In her article, “Masculine Dads Raise Confident Daughters” (WSJ-7/21/18), Ms. Shrier said, “My father never let me get away with self-pity, never allowed me to win an argument with tears and never hid that he had high expectations of me. He admired smarts less than grit, found surface beauty less enchanting than charm. The woman he admired most was our mother. … His example has been on my mind these days with all this talk about ‘toxic masculinity’ and the proper ways to raise boys so that they don’t become sexual predators.”
She went on to say, “Femininity and masculinity are manners of comportment and modi operandi; they are not codes of conduct. Men have used masculinity for acts of heroism and decency. That they have also applied it to despicable behavior says nothing of masculinity itself. My father’s own unapologetic masculinity made us feel secure.” Webster’s Dictionary defines ‘femininity’ as: having qualities regarded as characteristic of women and girls, as gentleness, delicacy, modesty, etc. And ‘masculinity’ as: having qualities regarded as characteristic of men and boys, as strength, vigor, boldness, etc.
Be of good courage, and let us play the men for our people, and for the cities of our God: May the Lord do what is good in His sight – 2 Samuel 10:12. These were the words of Joab to his brother, Abishai, when he saw the Ammonites and Arameans had drawn battle lines both in front of and behind him. Today, men are under attack on one side by a culture that suggests everything masculine is bad. On the other side are men exhibiting despicable behavior under the guise of masculinity. Both are to be defeated just as Israel defeated the Ammonites and Arameans. It is time for dads to respond to Joab’s charge, to be of good courage and play the men, to stand firm in this battle for the sake of our daughters, families, churches and communities.
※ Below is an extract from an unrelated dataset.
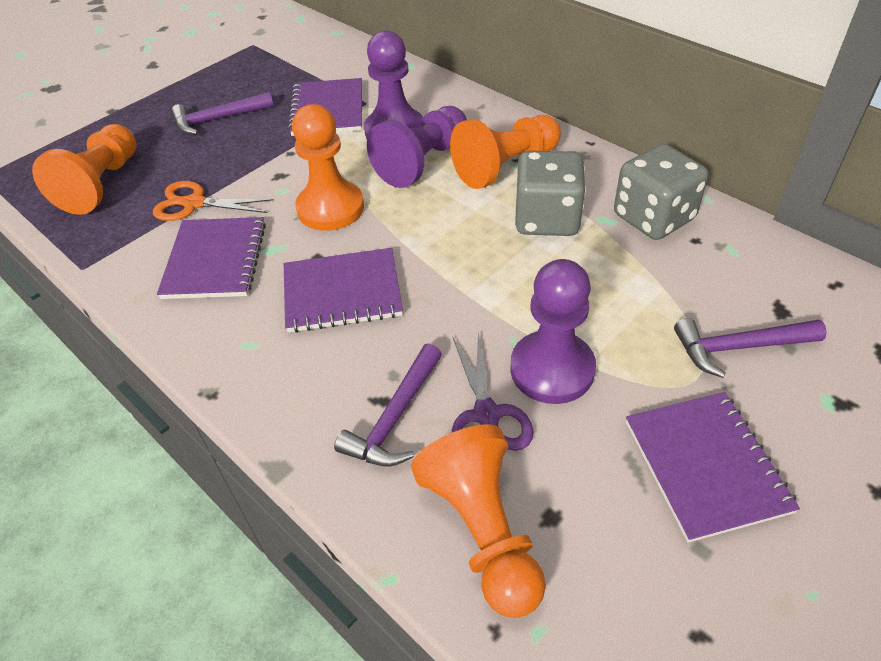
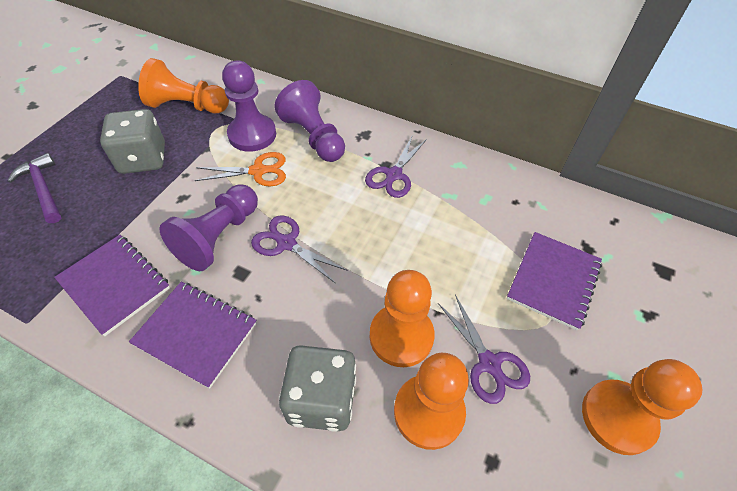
purple hammer: 3 -> 1
purple notebook: 4 -> 3
purple scissors: 1 -> 3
Ms. Shrier wraps up the article with, “We spend so much time obsessing over inequalities in society. But there is arguably no inequality more unjust or difficult to overcome than that of parentage. We don’t get the parents we deserve, and those of us blessed with good ones would not trade them for any other unearned privilege. If you want to protect girls, find them good parents, or become them. Dads, whatever you are doing for daughters – double it.” That is a good word to dads – Double your efforts with daughters and sons to be the father they need. “Play the Man” for the family you have been blessed with.
Prayer guide: Lord, thank You for the blessing of You in my life. Thank You for the example You provided in this world and throughout Your Word of what a masculine man looks like. You know how men can take what was designed for good and use it for evil. Forgive us. Masculinity is the perfect complement to femininity as per Your design for men and women. Grant me strength to walk boldly in Your design for me to be the husband my bride needs and the father my children need. Help me “Play the man” for the family You have blessed me with. Amen.
A faithful father is unapologetically masculine as he “plays the man” for his family.